No such rule or regulation prescribed [by the Attorney General] after the date of the enactment of the Firearms Owners Protection Act may require that records required to be maintained under this chapter or any portion of the contents of such records, be recorded at or transferred to a facility owned, managed, or controlled by the United States or any State or any political subdivision thereof, nor that any system of registration of firearms, firearms owners, or firearms transactions or disposition be established. Nothing in this section expands or restricts the Secretary's authority to inquire into the disposition of any firearm in the course of a criminal investigation.
 
The leftists have ground their teeth and gone crazy for decades that they can't have a permanent record of EVERY sale that takes place.
Make NO mistake "universal background check" is just a sneaky gun grabber name for BANNING private sales. Forced registration and eventually confiscation can't take place until you KNOW who owns the guns and where they live.
 
Are they planning to just-flat out ignore FOPA?

18 U.S.C. 926

No such rule or regulation prescribed [by the Attorney General] after the date of the enactment of the Firearms Owners Protection Act may require that records required to be maintained under this chapter or any portion of the contents of such records, be recorded at or transferred to a facility owned, managed, or controlled by the United States or any State or any political subdivision thereof, nor that any system of registration of firearms, firearms owners, or firearms transactions or disposition be established. Nothing in this section expands or restricts the Secretary's authority to inquire into the disposition of any firearm in the course of a criminal investigation.
According to the portion you quoted, FOPA only prohibits the Attorney General from creating a database of the records required by FOPA. It does not prohibit Congress or any other agency from creating such a database from those records or from records mandated by another law.
 
According to the portion you quoted, FOPA only prohibits the Attorney General from creating a database of the records required by FOPA. It does not prohibit Congress or any other agency from creating such a database from those records or from records mandated by another law.
Not to mention that all laws of Congress can be amended by Congress. So if there is a statute saying that no gun registry can be created, Congress can simply pass a new statute permitting a registry.
 
The real question is, how do you keep deranged people from getting guns while not trampling on the rights of sane people? Surely this is not an insoluble problem.

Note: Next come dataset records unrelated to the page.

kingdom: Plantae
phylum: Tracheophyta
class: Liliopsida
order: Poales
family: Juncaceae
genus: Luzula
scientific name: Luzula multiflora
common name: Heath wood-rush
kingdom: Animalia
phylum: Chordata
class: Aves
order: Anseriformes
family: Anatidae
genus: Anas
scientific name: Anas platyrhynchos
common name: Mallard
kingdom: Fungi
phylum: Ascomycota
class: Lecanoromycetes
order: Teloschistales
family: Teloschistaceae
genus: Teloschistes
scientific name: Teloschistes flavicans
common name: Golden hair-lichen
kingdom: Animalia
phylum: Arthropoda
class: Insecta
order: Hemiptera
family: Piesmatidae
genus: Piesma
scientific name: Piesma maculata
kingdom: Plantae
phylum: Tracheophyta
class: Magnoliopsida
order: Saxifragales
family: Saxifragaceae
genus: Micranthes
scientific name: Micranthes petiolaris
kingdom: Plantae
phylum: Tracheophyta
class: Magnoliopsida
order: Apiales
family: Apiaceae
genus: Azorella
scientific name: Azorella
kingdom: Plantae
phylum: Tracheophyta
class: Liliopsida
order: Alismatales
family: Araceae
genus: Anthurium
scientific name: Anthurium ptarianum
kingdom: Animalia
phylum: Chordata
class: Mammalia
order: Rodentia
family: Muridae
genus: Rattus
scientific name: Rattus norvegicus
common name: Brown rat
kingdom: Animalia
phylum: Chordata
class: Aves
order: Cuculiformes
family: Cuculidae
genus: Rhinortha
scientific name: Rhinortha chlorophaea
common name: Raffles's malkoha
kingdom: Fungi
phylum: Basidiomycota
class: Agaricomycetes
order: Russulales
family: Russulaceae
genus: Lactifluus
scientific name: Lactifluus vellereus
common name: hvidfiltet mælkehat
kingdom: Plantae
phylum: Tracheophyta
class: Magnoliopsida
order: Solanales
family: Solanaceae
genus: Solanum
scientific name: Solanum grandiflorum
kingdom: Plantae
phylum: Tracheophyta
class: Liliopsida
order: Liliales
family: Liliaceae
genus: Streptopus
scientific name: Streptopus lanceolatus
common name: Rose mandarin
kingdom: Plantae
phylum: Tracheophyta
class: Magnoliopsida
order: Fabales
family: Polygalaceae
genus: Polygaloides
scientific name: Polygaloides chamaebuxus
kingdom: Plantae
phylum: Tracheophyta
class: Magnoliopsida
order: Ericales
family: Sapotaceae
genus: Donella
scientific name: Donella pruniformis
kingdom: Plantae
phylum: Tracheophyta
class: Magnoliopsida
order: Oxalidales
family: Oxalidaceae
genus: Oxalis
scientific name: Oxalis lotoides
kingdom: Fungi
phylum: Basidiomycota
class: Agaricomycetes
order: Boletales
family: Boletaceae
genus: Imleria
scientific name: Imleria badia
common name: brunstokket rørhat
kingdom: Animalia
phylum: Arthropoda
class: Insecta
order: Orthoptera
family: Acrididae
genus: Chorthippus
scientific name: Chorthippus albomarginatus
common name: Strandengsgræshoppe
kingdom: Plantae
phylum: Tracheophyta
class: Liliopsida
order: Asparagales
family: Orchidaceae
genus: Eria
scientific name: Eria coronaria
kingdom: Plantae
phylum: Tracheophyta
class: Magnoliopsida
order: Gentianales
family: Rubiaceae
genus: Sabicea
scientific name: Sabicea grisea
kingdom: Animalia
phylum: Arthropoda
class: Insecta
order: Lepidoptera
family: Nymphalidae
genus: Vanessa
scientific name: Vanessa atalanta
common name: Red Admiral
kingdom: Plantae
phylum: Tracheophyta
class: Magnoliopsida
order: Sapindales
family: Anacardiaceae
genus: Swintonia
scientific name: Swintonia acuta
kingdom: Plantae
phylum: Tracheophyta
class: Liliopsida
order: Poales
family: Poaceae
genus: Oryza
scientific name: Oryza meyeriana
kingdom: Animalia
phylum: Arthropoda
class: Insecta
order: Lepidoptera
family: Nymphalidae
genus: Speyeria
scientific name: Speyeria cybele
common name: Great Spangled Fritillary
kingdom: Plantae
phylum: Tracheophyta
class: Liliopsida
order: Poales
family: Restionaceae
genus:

I don't think we should focus on how to keep deranged people from getting guns, but should instead focus on how to protect each other from deranged people.

How many normal people can turn deranged if pushed or overstressed? A deranged person just needs 1 burglary to become armed. One visit to drug dealers or gang members could probably get a deranged man a gun that was stolen.

The fix is defense. There are so many guns out there that trying to keep them out of anyones hands is going to be a futile attempt.

Treat murders like we treat fire. Allow good people access to the fire extinguishers everywhere to put them out where they occur. We're not hearing about any Utah school shootings. . .
 
According to the portion you quoted, FOPA only prohibits the Attorney General from creating a database of the records required by FOPA. It does not prohibit Congress or any other agency from creating such a database from those records or from records mandated by another law.

I'm trying to find the actual full text of FOPA (not that easy....), but it does, in fact, prohibit government from creating/maintaining a registry of gun owners.
 
As noted, it really doesn't matter what FOPA says as any law passed by Congress can be repealed or superseded by a later act.
 
Enforceable? Then you need to prosecute the laws that are broken. Start with Fast and Furious. Continue with David Gregory from Meet the Press. Either back the laws that are on the books, or don't add more pokers in the fire than you can handle.

:fire:
 
I don't think we should focus on how to keep deranged people from getting guns, but should instead focus on how to protect each other from deranged people.

If THR ever had a quote of the year competition, that should be the winner.